The answer must consist of every line in the records below that contains the string "systémy".

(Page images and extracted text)
**********

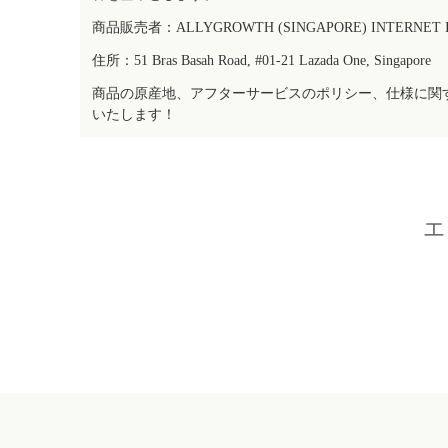
商品販売者：ALLYGROWTH (SINGAPORE) INTERNET IN
住所：51 Bras Basah Road, #01-21 Lazada One, Singapore
商品の原産地、アフターサービスのポリシー、仕様に関
いたします！
エ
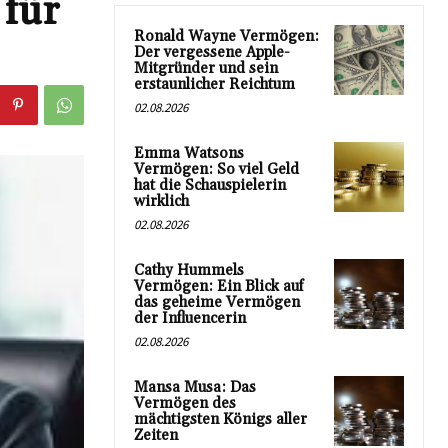
 für
Ronald Wayne Vermögen:
Der vergessene Apple-
Mitgründer und sein
erstaunlicher Reichtum
02.08.2026
Emma Watsons
Vermögen: So viel Geld
hat die Schauspielerin
wirklich
02.08.2026
Cathy Hummels
Vermögen: Ein Blick auf
das geheime Vermögen
der Influencerin
02.08.2026
Mansa Musa: Das
Vermögen des
mächtigsten Königs aller
Zeiten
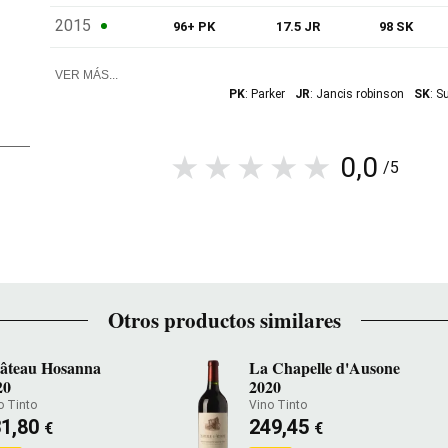
2015
96+ PK
17.5 JR
98 SK
VER MÁS...
PK
: Parker
JR
: Jancis robinson
SK
: S
0,0
/5
Otros productos similares
âteau Hosanna
La Chapelle d'Ausone
20
2020
o Tinto
Vino Tinto
31,80
249,45
€
€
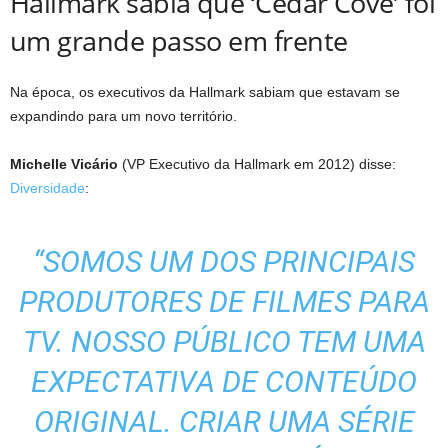
Hallmark sabia que ‘Cedar Cove’ foi
um grande passo em frente
Na época, os executivos da Hallmark sabiam que estavam se
expandindo para um novo território.
Michelle Vicário
(VP Executivo da Hallmark em 2012) disse:
Diversidade
:
“SOMOS UM DOS PRINCIPAIS
PRODUTORES DE FILMES PARA
TV. NOSSO PÚBLICO TEM UMA
EXPECTATIVA DE CONTEÚDO
ORIGINAL. CRIAR UMA SÉRIE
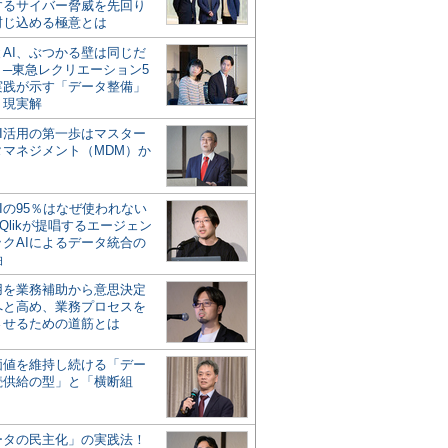
するサイバー脅威を先回り
封じ込める極意とは
とAI、ぶつかる壁は同じだ
」─東急レクリエーション5
実践が示す「データ整備」
う現実解
AI活用の第一歩はマスター
タマネジメント（MDM）か
Iの95％はなぜ使われない
Qlikが提唱するエージェン
ックAIによるデータ統合の
軸
活用を業務補助から意思決定
へと高め、業務プロセスを
させるための道筋とは
の価値を維持し続ける「デー
続供給の型」と「横断組
ータの民主化」の実践法！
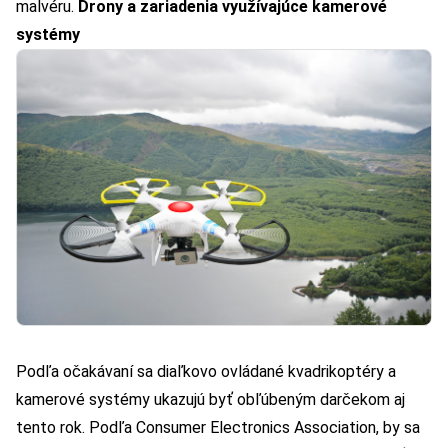
malvéru.
Drony a zariadenia využívajúce kamerové
systémy
Podľa očakávaní sa diaľkovo ovládané kvadrikoptéry a
kamerové systémy ukazujú byť obľúbeným darčekom aj
tento rok. Podľa Consumer Electronics Association, by sa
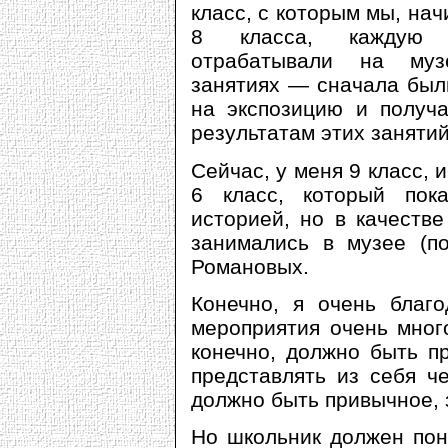
класс, с которым мы, нач
8 класса, каждую 
отрабатывали на муз
занятиях — сначала был
на экспозицию и получа
результатам этих занятий
Сейчас, у меня 9 класс, 
6 класс, который пок
историей, но в качеств
занимались в музее (п
Романовых.
Конечно, я очень благо
мероприятия очень мног
конечно, должно быть пр
представлять из себя ч
должно быть привычное, 
Но школьник должен пон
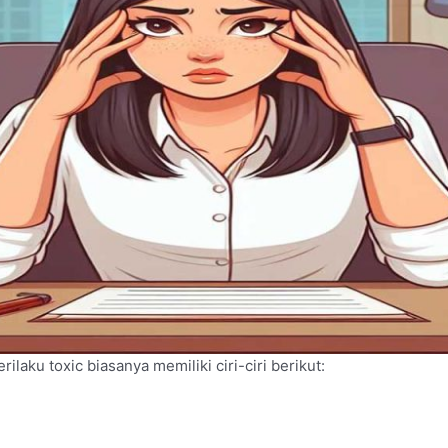
ilaku toxic biasanya memiliki ciri-ciri berikut:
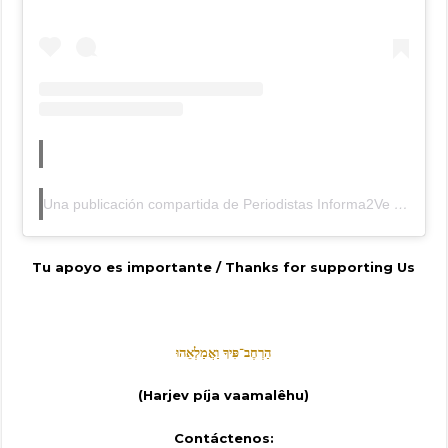
Una publicación compartida de Periodistas Informa2Ve (Alterna) (@periodistasinforma2ve)
Tu apoyo es importante / Thanks for supporting Us
הַרְחֶב־פִּיךָ וַאֲמַלְאֵהוּ
(Harjev píja vaamalêhu)
Contáctenos:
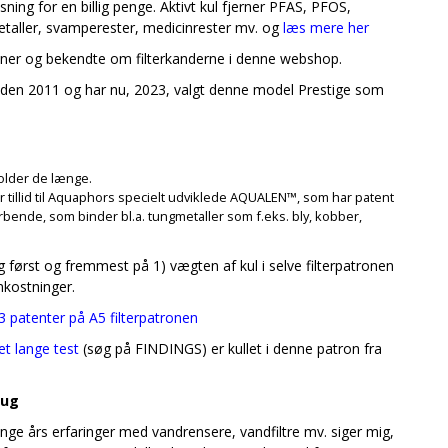
sning for en billig penge. Aktivt kul fjerner PFAS, PFOS,
gmetaller, svamperester, medicinrester mv. og
læs mere her
venner og bekendte om filterkanderne i denne webshop.
a) siden 2011 og har nu, 2023, valgt denne model Prestige som
holder de længe.
g har tillid til Aquaphors specielt udviklede AQUALEN™, som har patent
orbende, som binder bl.a. tungmetaller som f.eks. bly, kobber,
g først og fremmest på 1) vægten af kul i selve filterpatronen
mkostninger.
3 patenter på A5 filterpatronen
t lange test
(søg på FINDINGS) er kullet i denne patron fra
rug
nge års erfaringer med vandrensere, vandfiltre mv. siger mig,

**********

### Finished task:
systémy
kamerové systémy ukazujú byť obľúbeným darčekom aj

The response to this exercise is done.